電子材料分野への注力:デジタル化の進展に伴う需要増を取り込む。

 


6.市場でのポジションと課題

 


市場での強み

• 印刷インキ業界での圧倒的なシェア。

• 顔料や樹脂分野での技術的優位性。

 


直面する課題

• 原材料価格やエネルギーコストの上昇。

• 環境規制の強化に伴う新規開発の必要性。

• 為替リスクや地政学的リスク。

 


DICはこれらの課題に対応すべく、コスト管理を強化し、環境対応型製品の開発に注力しています。

 


7.今後の展望

 


今後のDICの成長は、以下のポイントに注目が集まります。

• 環境対応型製品の需要拡大:持続可能性を重視した製品への市場ニーズに対応。

新興国市場での成長:急成長する市場でのシェア拡大。

• デジタル化対応:電子材料分野での新製品開発と市場拡大。

 


加えて、DICは事業ポートフォリオ多角化を進めることで、安定した収益基盤の構築を目指しています。

 


8.まとめ

 


DIC株式会社は、印刷インキ業界でのリーダーシップを活かしながら、環境対応やグローバル市場での成長を追求しています。
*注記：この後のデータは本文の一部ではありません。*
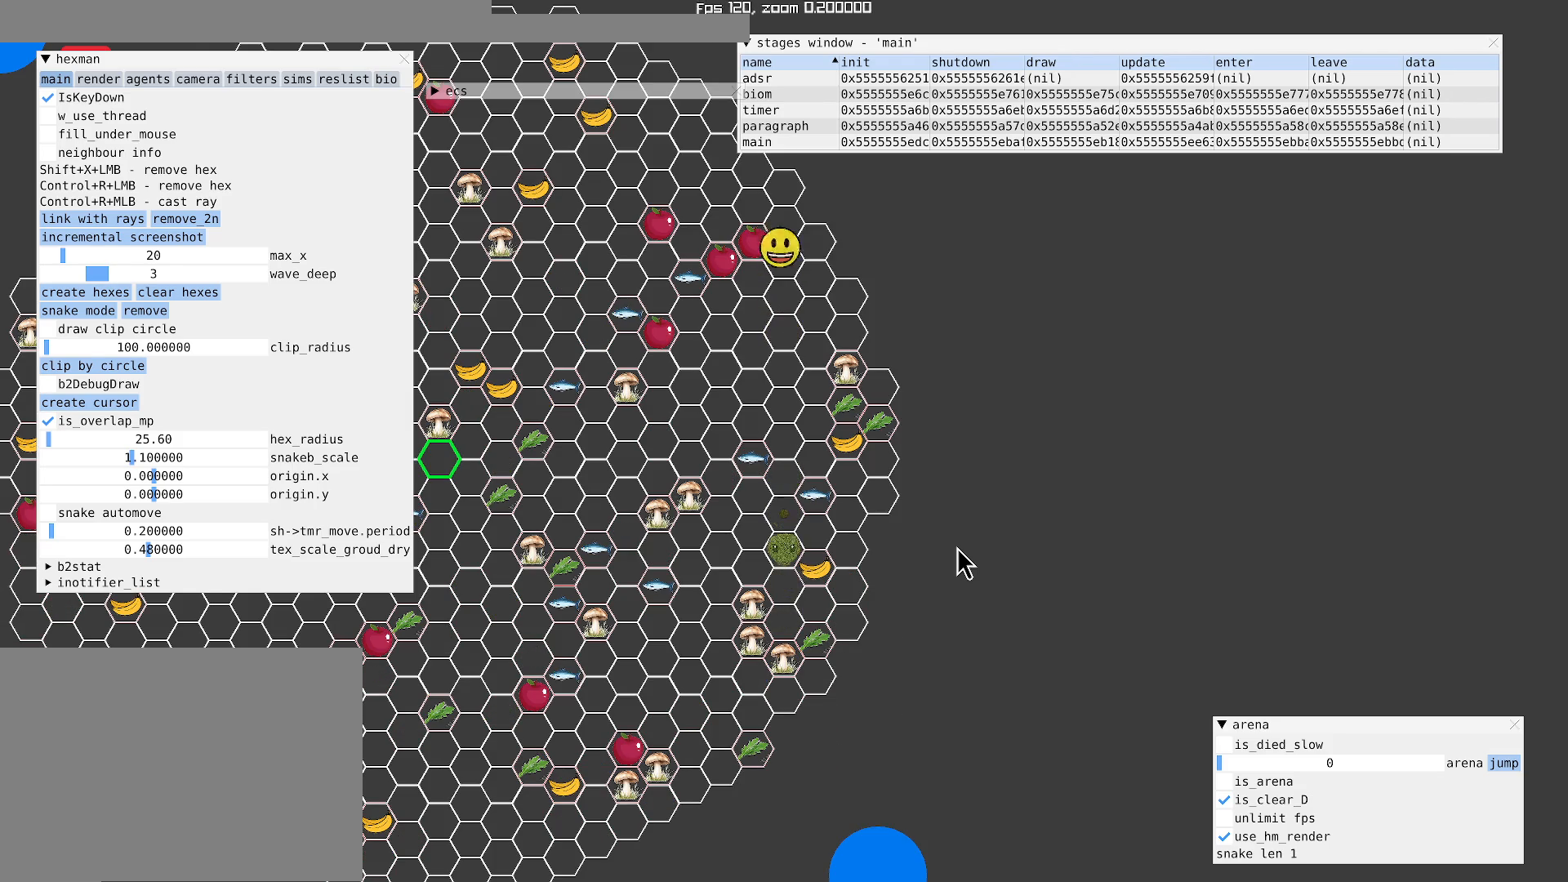
{"buttons": [], "left_stick": "center", "right_stick": "center", "events": []}
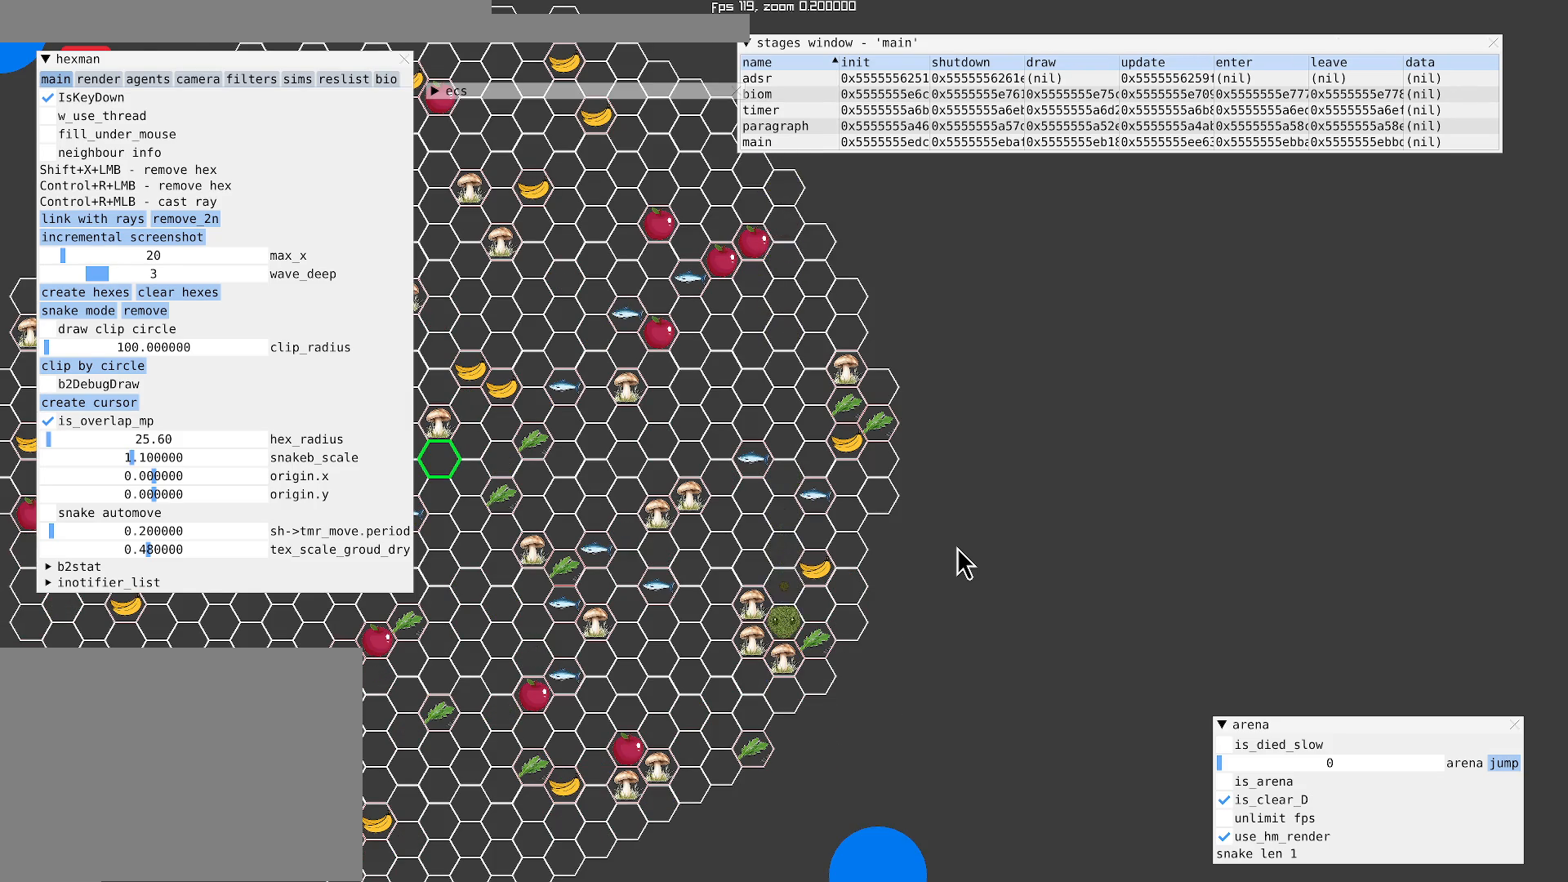
{"buttons": [], "left_stick": "center", "right_stick": "center", "events": []}
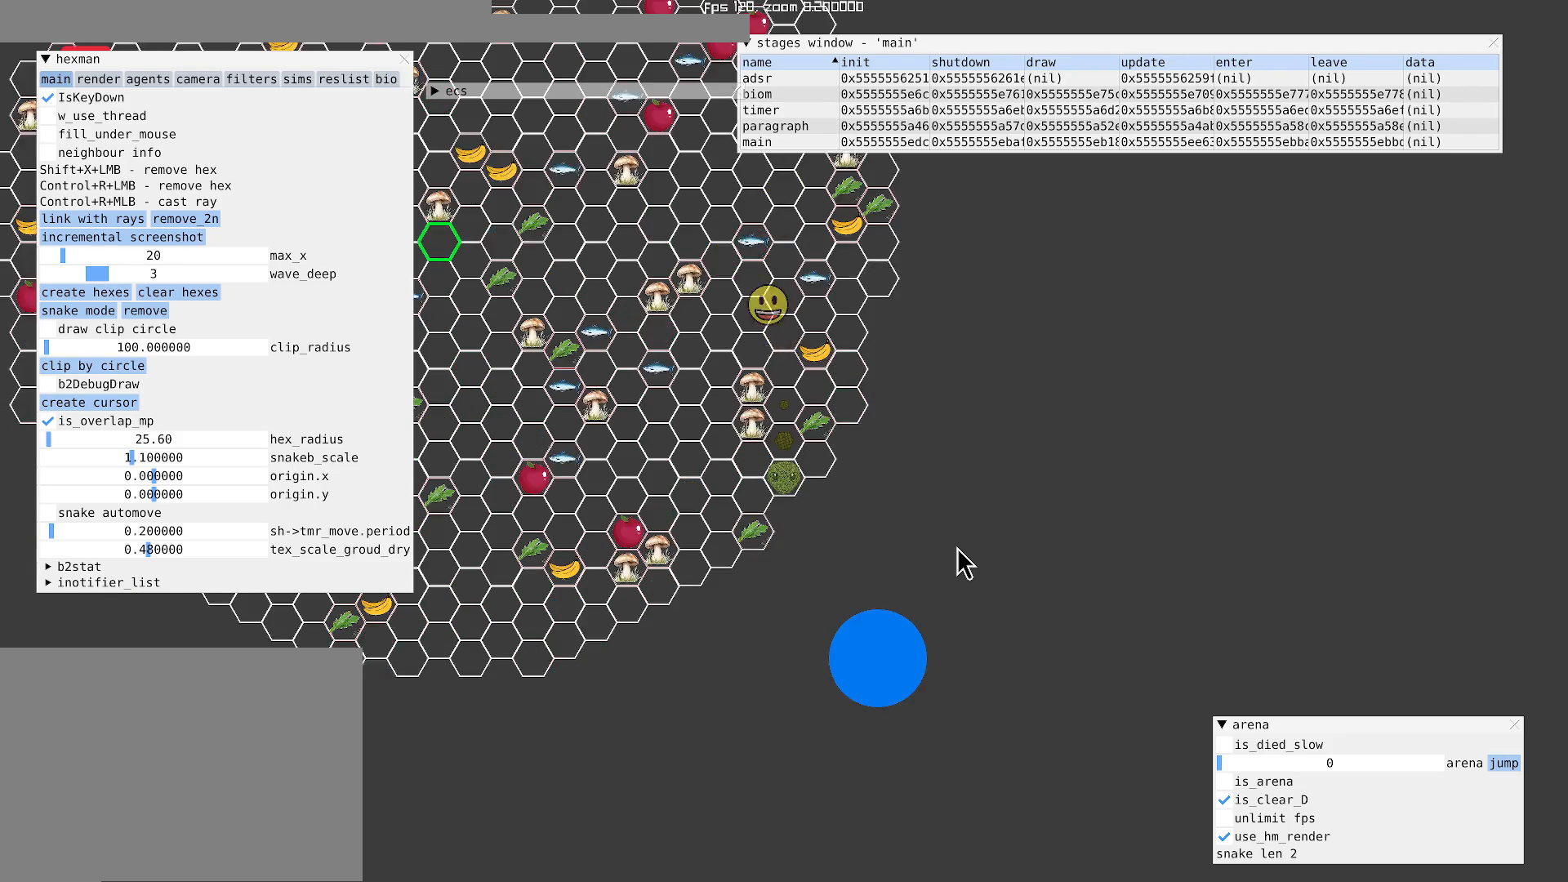
{"buttons": [], "left_stick": "center", "right_stick": "center", "events": []}
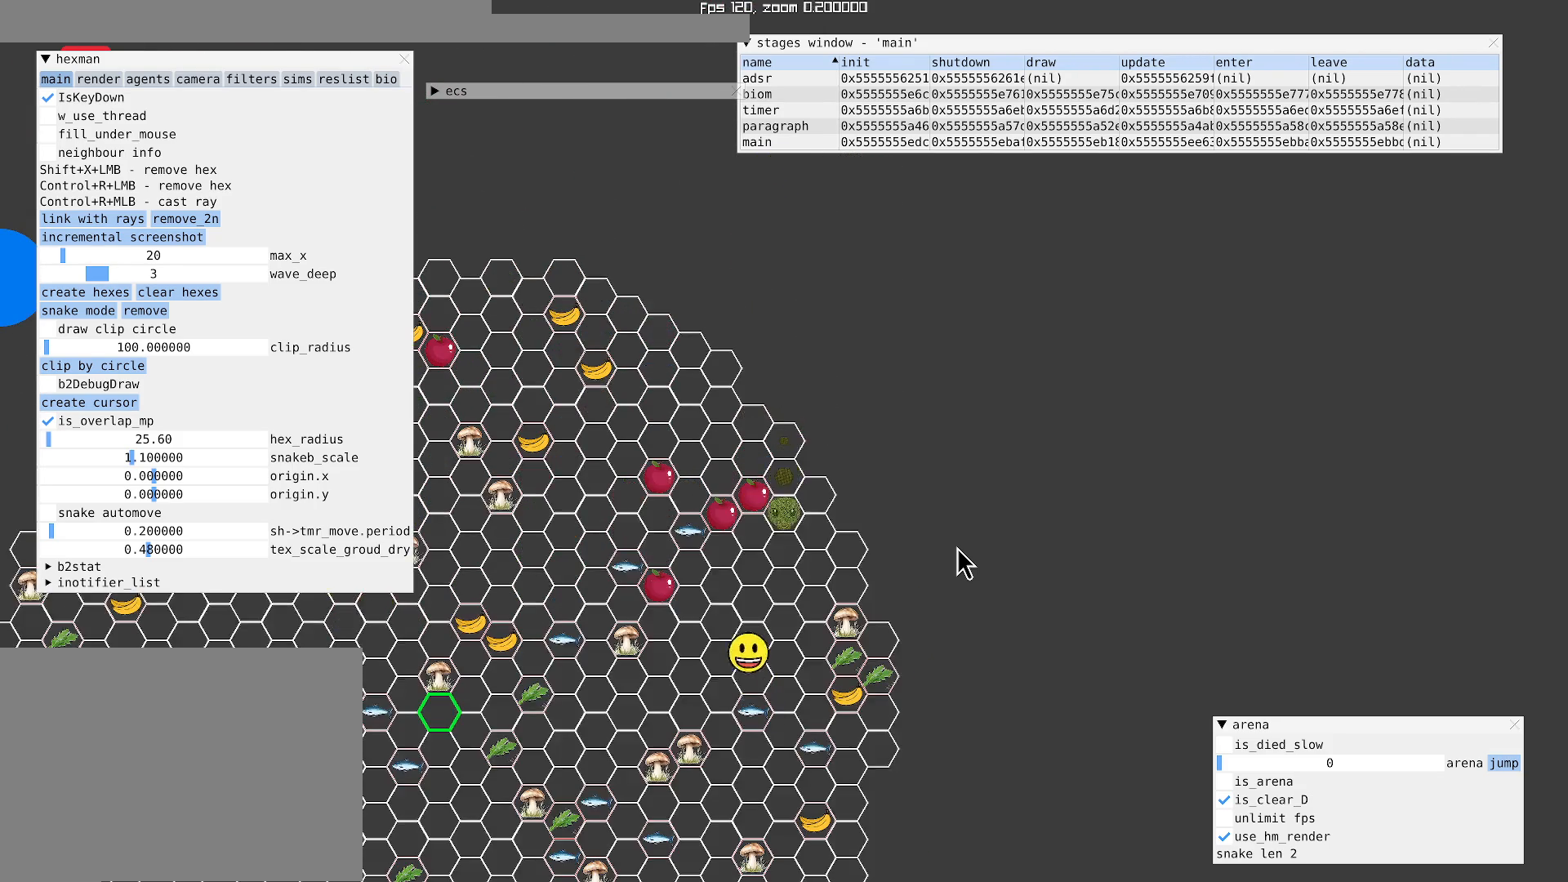
{"buttons": [], "left_stick": "center", "right_stick": "up-left", "events": [[133, "right_stick", "left"], [233, "right_stick", "up-left"]]}
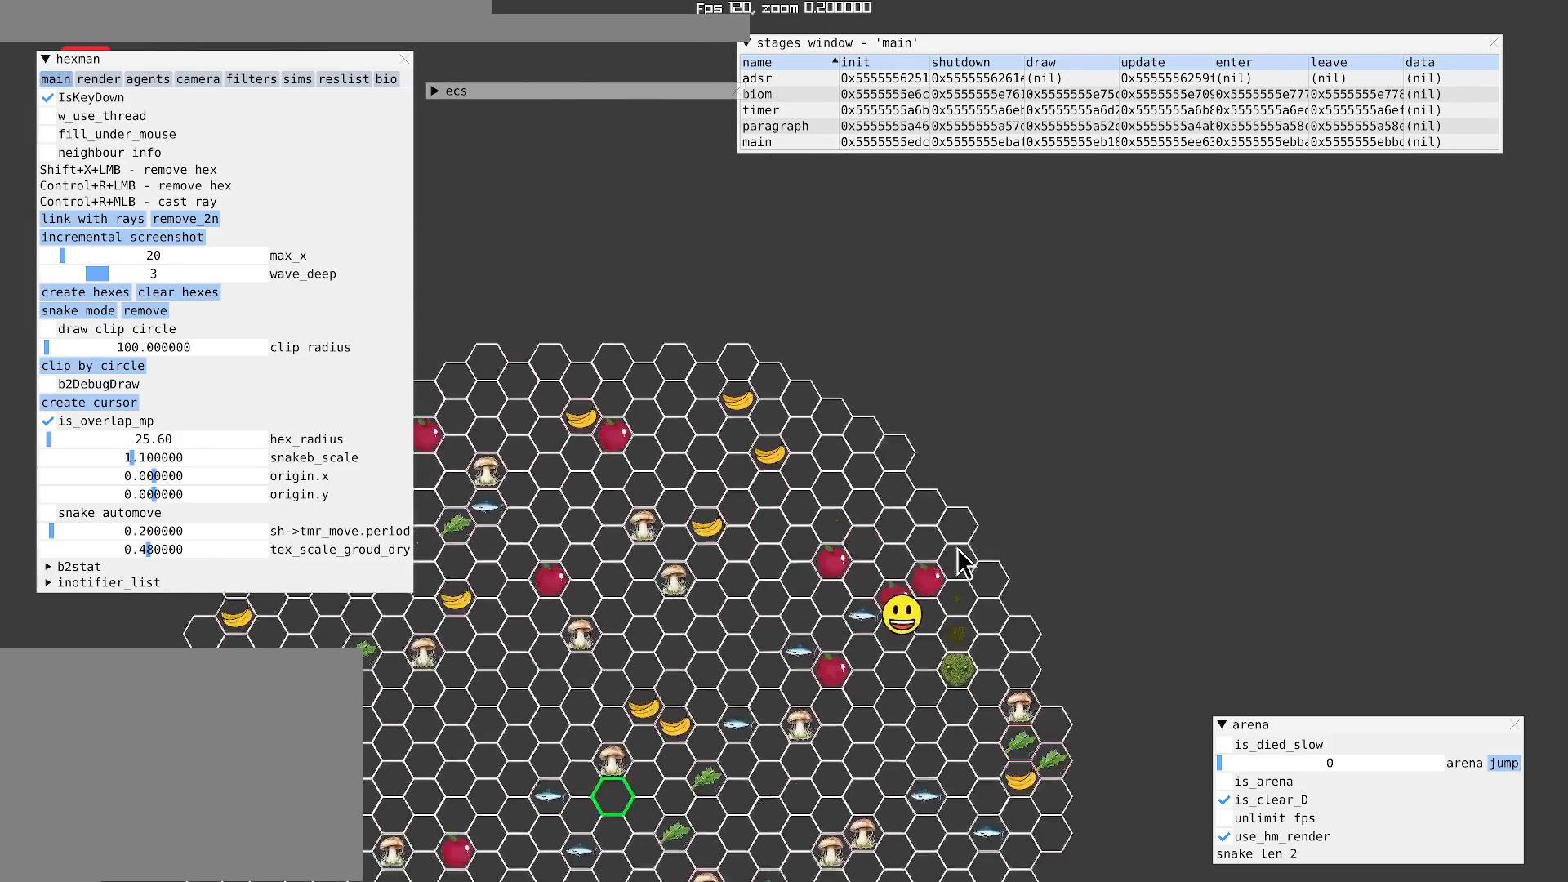
{"buttons": [], "left_stick": "center", "right_stick": "center", "events": [[67, "right_stick", "left"], [167, "right_stick", "down-left"], [333, "right_stick", "down"], [433, "right_stick", "center"]]}
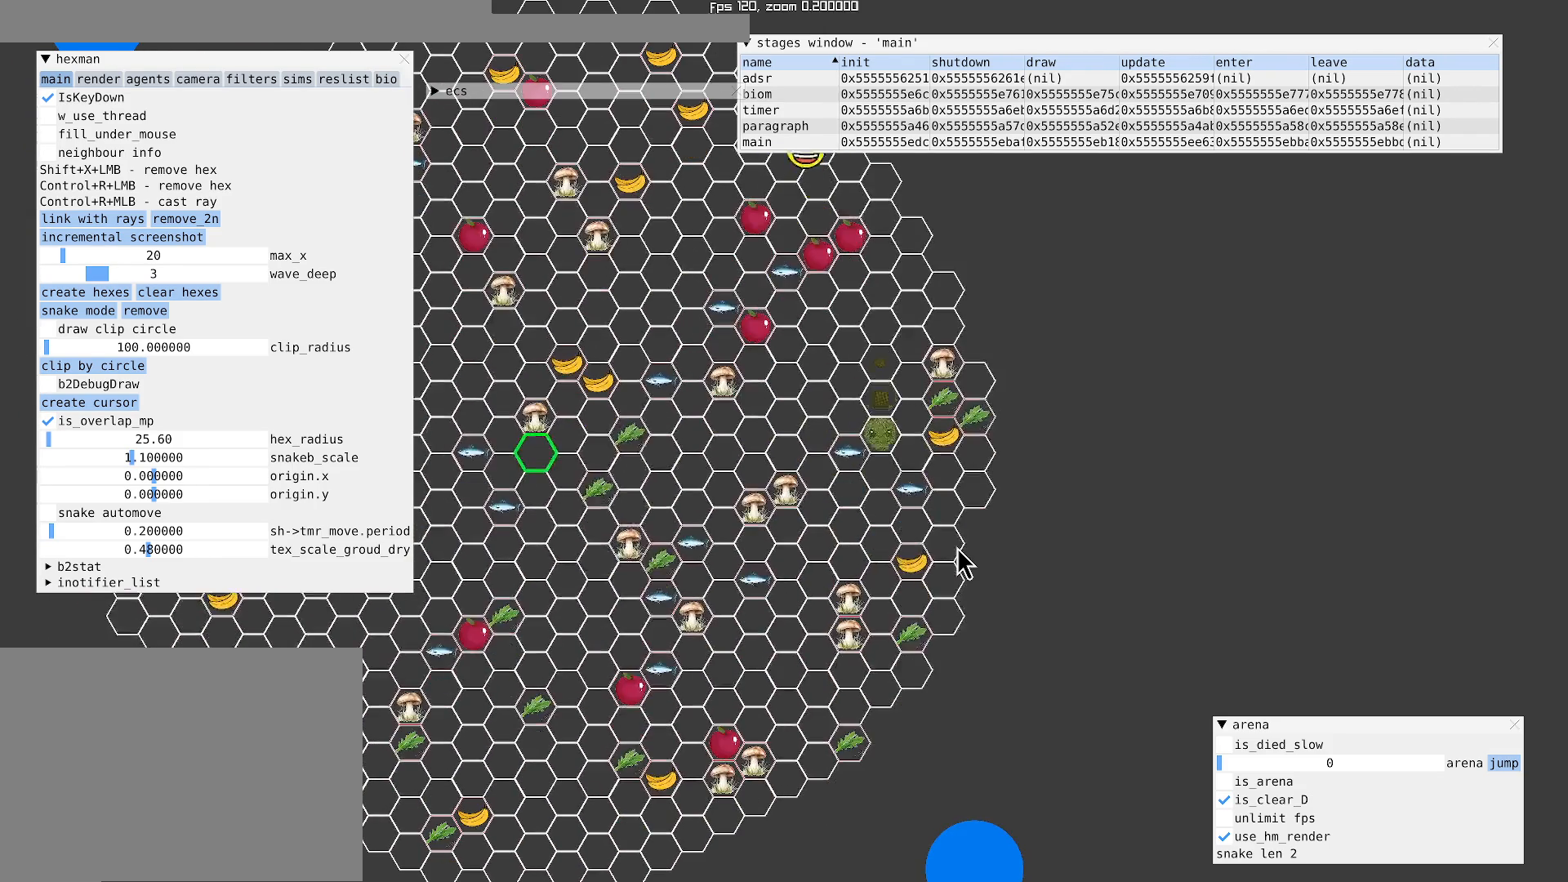
{"buttons": [], "left_stick": "center", "right_stick": "center", "events": [[133, "L1", "down"], [300, "L1", "up"]]}
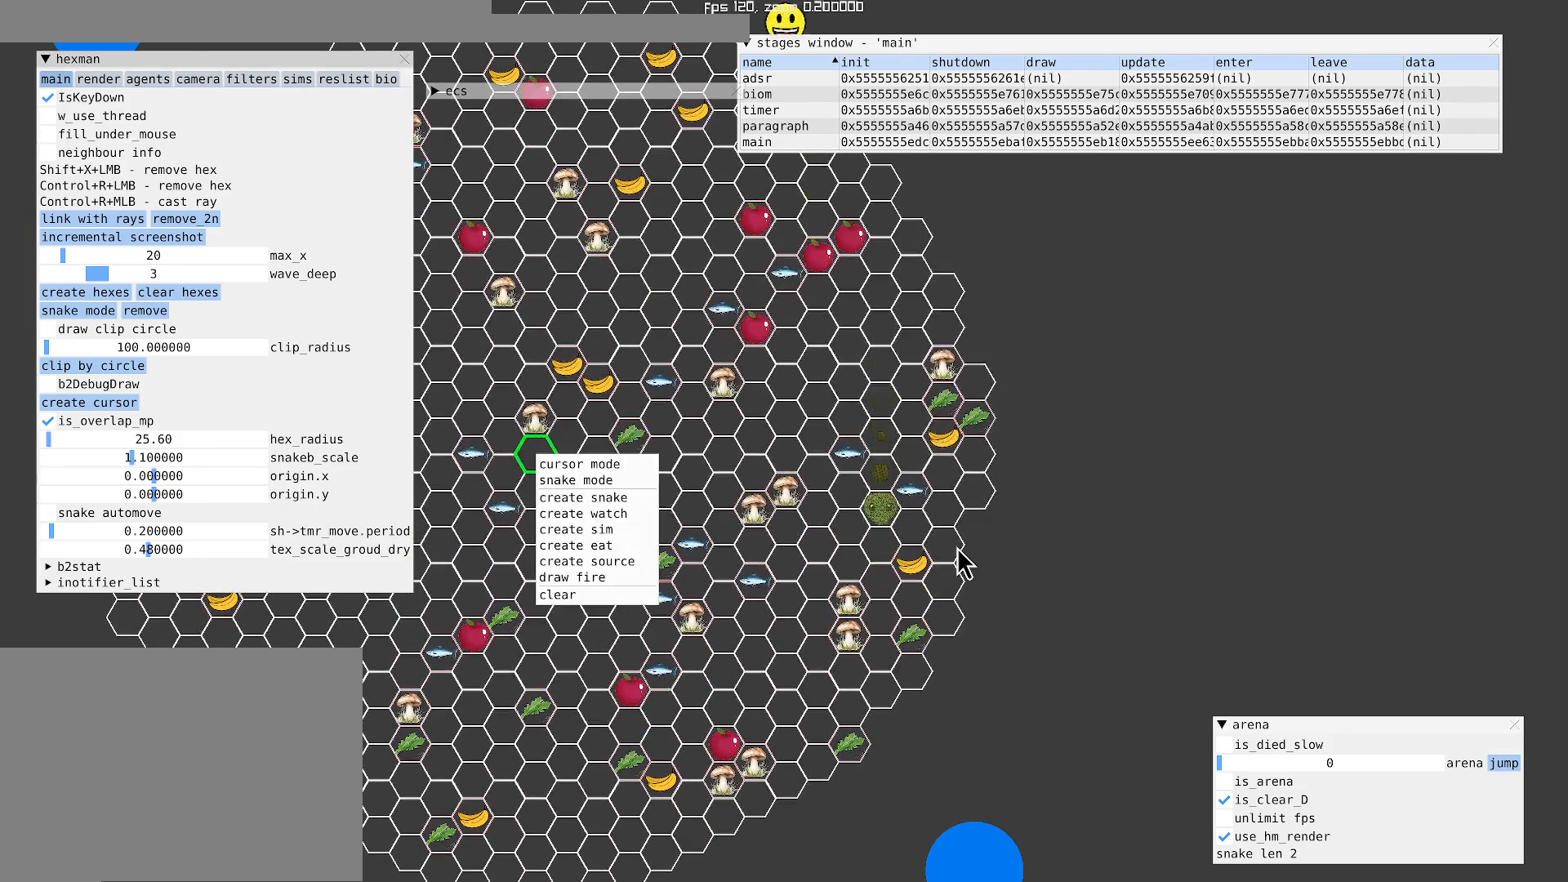
{"buttons": [], "left_stick": "center", "right_stick": "center", "events": [[267, "DPAD_DOWN", "down"], [367, "DPAD_DOWN", "up"]]}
課題として、原材料価格や環境規制への対応が挙げられるものの、「DIC Vision 2030」の下、持続可能な社会の実現に向けた積極的な取り組みを進めています。

 


今後も、環境対応型製品の拡充や新興国市場での展開を通じて、さらなる成長が期待される企業です。株価動向や成長戦略を注視しながら、中長期的な視点での評価が必要でしょう。